DATA EXCERPTS:
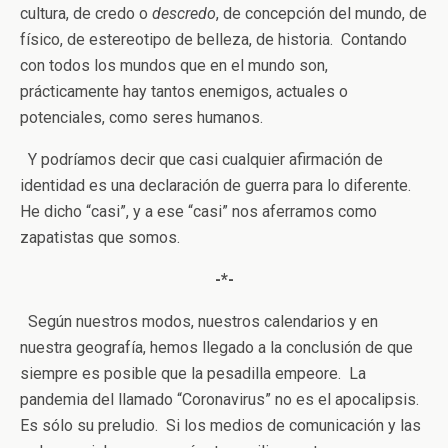
cultura, de credo o
descredo
, de concepción del mundo, de
físico, de estereotipo de belleza, de historia. Contando
con todos los mundos que en el mundo son,
prácticamente hay tantos enemigos, actuales o
potenciales, como seres humanos.
Y podríamos decir que casi cualquier afirmación de
identidad es una declaración de guerra para lo diferente.
He dicho “casi”, y a ese “casi” nos aferramos como
zapatistas que somos.
-*-
Según nuestros modos, nuestros calendarios y en
nuestra geografía, hemos llegado a la conclusión de que
siempre es posible que la pesadilla empeore. La
pandemia del llamado “Coronavirus” no es el apocalipsis.
Es sólo su preludio. Si los medios de comunicación y las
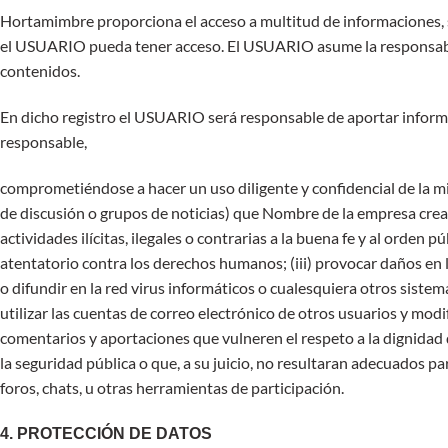
Hortamimbre proporciona el acceso a multitud de informaciones, se
el USUARIO pueda tener acceso. El USUARIO asume la responsabilid
contenidos.
En dicho registro el USUARIO será responsable de aportar informa
responsable,
comprometiéndose a hacer un uso diligente y confidencial de la m
de discusión o grupos de noticias) que Nombre de la empresa creador
actividades ilícitas, ilegales o contrarias a la buena fe y al orden
atentatorio contra los derechos humanos; (iii) provocar daños en l
o difundir en la red virus informáticos o cualesquiera otros siste
utilizar las cuentas de correo electrónico de otros usuarios y mod
comentarios y aportaciones que vulneren el respeto a la dignidad d
la seguridad pública o que, a su juicio, no resultaran adecuados pa
foros, chats, u otras herramientas de participación.
4. PROTECCIÓN DE DATOS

WHAT YOU NEED TO DO: The entire listing above is to be copied exactly, with all pictures omitted.

FINISHED TASK:
cultura, de credo o
descredo
, de concepción del mundo, de
físico, de estereotipo de belleza, de historia. Contando
con todos los mundos que en el mundo son,
prácticamente hay tantos enemigos, actuales o
potenciales, como seres humanos.
Y podríamos decir que casi cualquier afirmación de
identidad es una declaración de guerra para lo diferente.
He dicho “casi”, y a ese “casi” nos aferramos como
zapatistas que somos.
-*-
Según nuestros modos, nuestros calendarios y en
nuestra geografía, hemos llegado a la conclusión de que
siempre es posible que la pesadilla empeore. La
pandemia del llamado “Coronavirus” no es el apocalipsis.
Es sólo su preludio. Si los medios de comunicación y las
Hortamimbre proporciona el acceso a multitud de informaciones, se
el USUARIO pueda tener acceso. El USUARIO asume la responsabilid
contenidos.
En dicho registro el USUARIO será responsable de aportar informa
responsable,
comprometiéndose a hacer un uso diligente y confidencial de la m
de discusión o grupos de noticias) que Nombre de la empresa creador
actividades ilícitas, ilegales o contrarias a la buena fe y al orden
atentatorio contra los derechos humanos; (iii) provocar daños en l
o difundir en la red virus informáticos o cualesquiera otros siste
utilizar las cuentas de correo electrónico de otros usuarios y mod
comentarios y aportaciones que vulneren el respeto a la dignidad d
la seguridad pública o que, a su juicio, no resultaran adecuados pa
foros, chats, u otras herramientas de participación.
4. PROTECCIÓN DE DATOS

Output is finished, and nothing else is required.